**Exercise prompt:**
Answer these questions from the mIRC socket tutorial:
1. Which port is usually used to access a web page?
2. Which event is triggered each time a line of text is read from the web page?
3. Which identifier checks whether a socket error has occurred?

Finally, the port is obviously the port you're connecting to. Don't worry about this for now. It's usually 80 when accessing a web page.
Now that we've got the command down, let's start something off. Let's say I wanted to get the forum stats from mIRCscripts.org's forum page. This will be the task that I'll provide examples for as we move along. Keep in mind, the forum stats are printed near the top of the forum page. Our command would be:
/sockopen msforum mircscripts.org 80
Now let's move on.
The on SOCKOPEN event
Once we've opened a socket with /sockopen to a specific domain and port, the socket will connect to the domain and trigger the on SOCKOPEN event. In the event, we should tell the socket to go to a particular page on the website. We can do this by using another socket command, /sockwrite, to send a message to the socket. In this case, we should /sockwrite "GET", the page to access, and HTTP/1.1 or HTTP/1.0. Don't worry about the HTTP stuff for now, just use HTTP/1.1. Here's what we have:
Note: If the page you're trying to get information from a page that is the domain (for example, you wanted to get information from ms.org's main page), you'd simply put a slash after GET, with no other folders or page after that. (sockwrite -n $sockname GET / HTTP/1.1)
mIRC's help file syntax for /sockwrite is defined as: /sockwrite [-tnb] <name> [numbytes] <text|%var|&binvar>
Don't worry, though, because it's essentially (for this purpose) just /sockwrite -n <name> <text>
The name is the socket name you've already connected with /sockopen, and the text is the message/text you want to send to the socket. Therefore, in the example above, I could've just used msforum instead of $sockname, which returns the current socket in the event. Either one would work.
Once we've sent the socket to a specific page, we're ready to deal with the information on the page.
Reading the information
So far, our socket msforum is connected to the exact page you want your information from. Now, it's time to use the event on SOCKREAD to handle the information. Basically, this event is triggered each time a line of text is read from the web page. Not only the physical appearance of the web page will be sent as information, though. The whole page's HTML (or whatever language) will be.
Handling the information sent from the page can be the most difficult in this process, but it's still not too hard. This is how our event should go:
With each line of data sent from the website to the socket, the commands in the event are processed. The $sockerr identifier checks if a socket error has occurred. If an error occurs ( if ($sockerr) { ), it lets the user know by echoing, then halts the script from continuing. The socket is automatically closed when there's an error. If there's not an error, however, the /sockread command is used. This sets the data received from the web page to a variable of your choice.
Now, if statements will come into play. You'll need them to run "checks" with the HTML/code received from the web page, and the HTML you're looking for that has the data you want in it. A handy method to help you with this is by opening your browser to the specific page, in this case open it here, and view its source (right click, view source). Now, look for the text or data we want in the source. The find feature in notepad is useful here.

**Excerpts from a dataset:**

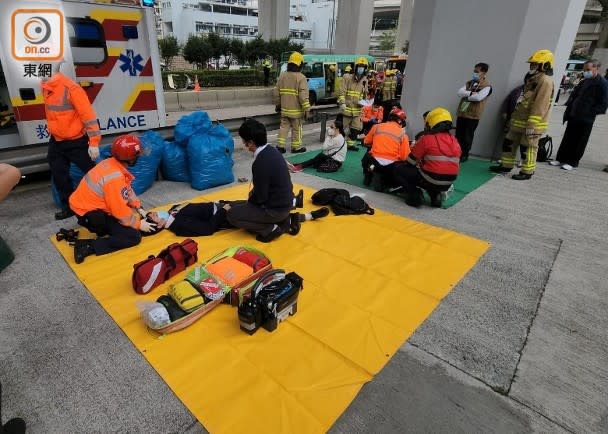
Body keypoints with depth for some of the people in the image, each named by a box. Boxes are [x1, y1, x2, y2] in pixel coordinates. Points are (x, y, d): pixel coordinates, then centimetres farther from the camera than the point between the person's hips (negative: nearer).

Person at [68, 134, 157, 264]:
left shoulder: (112, 163, -4)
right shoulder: (115, 178, -30)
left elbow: (128, 190, 7)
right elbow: (121, 211, -24)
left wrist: (139, 208, 2)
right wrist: (138, 224, -11)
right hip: (89, 213, -9)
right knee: (134, 236, -12)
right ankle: (88, 246, -14)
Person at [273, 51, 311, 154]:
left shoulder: (282, 76, 6)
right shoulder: (301, 77, -12)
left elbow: (276, 91, 10)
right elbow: (303, 95, -18)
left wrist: (278, 104, 20)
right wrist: (307, 109, -13)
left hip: (284, 109, 5)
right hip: (296, 110, -5)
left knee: (284, 127, 13)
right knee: (296, 128, 7)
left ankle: (280, 146, 11)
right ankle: (296, 147, 15)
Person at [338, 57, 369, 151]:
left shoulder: (365, 80, 10)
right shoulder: (347, 78, -5)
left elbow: (365, 94, 18)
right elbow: (342, 92, -11)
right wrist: (342, 103, -23)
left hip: (358, 110, 5)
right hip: (347, 108, -5)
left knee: (357, 128, 10)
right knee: (342, 127, 0)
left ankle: (350, 144, 24)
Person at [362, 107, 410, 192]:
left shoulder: (377, 126, 7)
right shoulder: (403, 134, 1)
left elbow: (366, 142, 20)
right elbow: (405, 157, -3)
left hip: (374, 162, 4)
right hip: (391, 166, -3)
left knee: (367, 157, 37)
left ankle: (368, 176, 21)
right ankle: (384, 181, 2)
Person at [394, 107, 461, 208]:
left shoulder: (426, 139, -8)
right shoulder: (454, 141, 9)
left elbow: (410, 162, -1)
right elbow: (456, 165, 16)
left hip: (431, 181, -6)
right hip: (448, 183, 6)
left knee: (398, 169, 9)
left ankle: (415, 196, -2)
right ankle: (436, 196, 14)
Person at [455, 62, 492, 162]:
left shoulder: (486, 86, -5)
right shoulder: (469, 82, 14)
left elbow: (478, 97, -22)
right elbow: (460, 92, -1)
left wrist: (466, 95, -8)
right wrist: (471, 93, -15)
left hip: (473, 115, -6)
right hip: (461, 113, 6)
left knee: (467, 136, 2)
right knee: (458, 135, 9)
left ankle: (464, 155, 14)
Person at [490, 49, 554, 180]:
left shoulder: (545, 81, -15)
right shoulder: (531, 79, 16)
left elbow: (539, 106, -22)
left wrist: (531, 125, -25)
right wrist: (513, 118, 22)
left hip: (532, 123, -9)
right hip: (519, 121, 10)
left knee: (529, 148, -1)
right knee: (509, 143, 12)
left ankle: (527, 172, 8)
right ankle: (506, 166, 23)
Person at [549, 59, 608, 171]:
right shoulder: (584, 82, 12)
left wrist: (589, 112, -16)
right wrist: (569, 105, 8)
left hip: (586, 119, -7)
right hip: (573, 116, 7)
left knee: (579, 142, 2)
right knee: (567, 139, 11)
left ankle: (572, 162, 9)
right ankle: (561, 159, 18)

**Exercise solution:**
1. 80
2. The on SOCKREAD event
3. $sockerr